» **Task item**
With the pictures set aside, write out all of the data exactly as it stands.

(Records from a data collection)
══════════

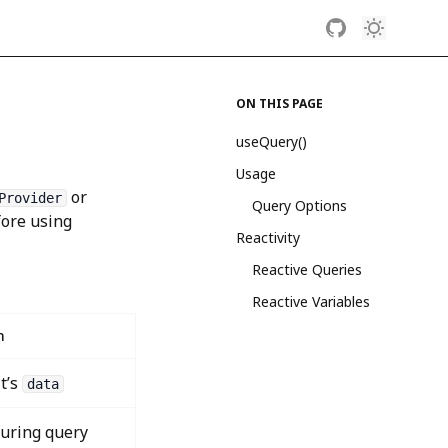
ON THIS PAGE
useQuery()
Usage
or
Provider
Query Options
ore using
Reactivity
Reactive Queries
Reactive Variables
n
t’s
data
during query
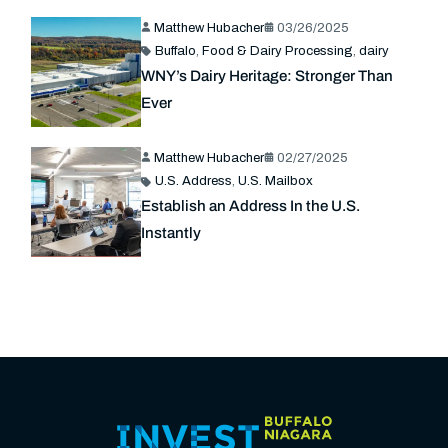
Matthew Hubacher
03/26/2025
Buffalo
,
Food & Dairy Processing
,
dairy
WNY’s Dairy Heritage: Stronger Than
Ever
Matthew Hubacher
02/27/2025
U.S. Address
,
U.S. Mailbox
Establish an Address In the U.S.
Instantly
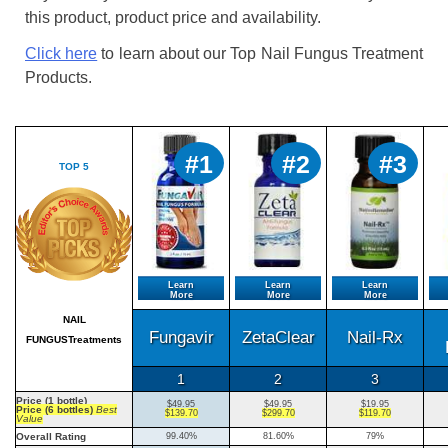
this product, product price and availability.
Click here
to learn about our Top Nail Fungus Treatment
Products.
#1
#2
#3
TOP 5
Learn
Learn
Learn
More
More
More
NAIL
Fungavir
ZetaClear
Nail-Rx
FUNGUSTreatments
1
2
3
Price (1 bottle)
$49.95
$49.95
$19.95
Price (6 bottles)
Best
$139.70
$299.70
$119.70
Value
Overall Rating
99.40%
81.60%
79%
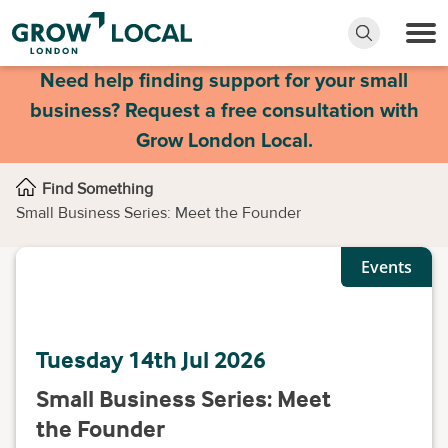
Need help finding support for your small
business? Request a free consultation with
Grow London Local.
Find Something
Small Business Series: Meet the Founder
Events
Tuesday 14th Jul 2026
Small Business Series: Meet
the Founder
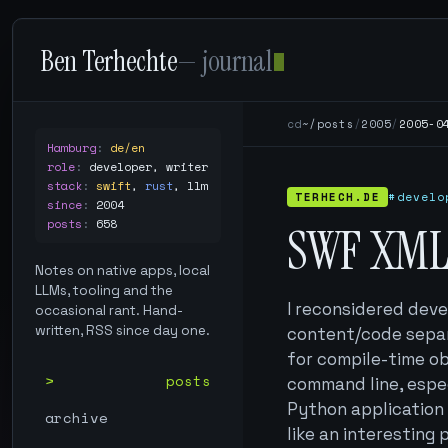
Ben Terhechte
— journal
cd
~/posts
/
2005
/
2005-0
Hamburg
:
de/en
role
:
developer, writer
stack
:
swift
,
rust
,
llm
TERHECH.DE
#develo
since
:
2004
posts
:
658
SWF XML
Notes on native apps, local
LLMs, tooling and the
I reconsidered deve
occasional rant. Hand-
written, RSS since day one.
content/code separ
for compile-time ob
posts
command line, espec
Python application 
archive
like an interesting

══════════

» **Answer**
ON THIS PAGE
useQuery()
Usage
or
Provider
Query Options
ore using
Reactivity
Reactive Queries
Reactive Variables
n
t’s
data
during query
Matthew Hubacher
03/26/2025
Buffalo
,
Food & Dairy Processing
,
dairy
WNY’s Dairy Heritage: Stronger Than
Ever
Matthew Hubacher
02/27/2025
U.S. Address
,
U.S. Mailbox
Establish an Address In the U.S.
Instantly
this product, product price and availability.
Click here
to learn about our Top Nail Fungus Treatment
Products.
#1
#2
#3
TOP 5
Learn
Learn
Learn
More
More
More
NAIL
Fungavir
ZetaClear
Nail-Rx
FUNGUSTreatments
1
2
3
Price (1 bottle)
$49.95
$49.95
$19.95
Price (6 bottles)
Best
$139.70
$299.70
$119.70
Value
Overall Rating
99.40%
81.60%
79%
Need help finding support for your small
business? Request a free consultation with
Grow London Local.
Find Something
Small Business Series: Meet the Founder
Events
Tuesday 14th Jul 2026
Small Business Series: Meet
the Founder
Ben Terhechte
— journal
cd
~/posts
/
2005
/
2005-0
Hamburg
:
de/en
role
:
developer, writer
stack
:
swift
,
rust
,
llm
TERHECH.DE
#develo
since
:
2004
posts
:
658
SWF XML
Notes on native apps, local
LLMs, tooling and the
I reconsidered deve
occasional rant. Hand-
written, RSS since day one.
content/code separ
for compile-time ob
posts
command line, espec
Python application 
archive
like an interesting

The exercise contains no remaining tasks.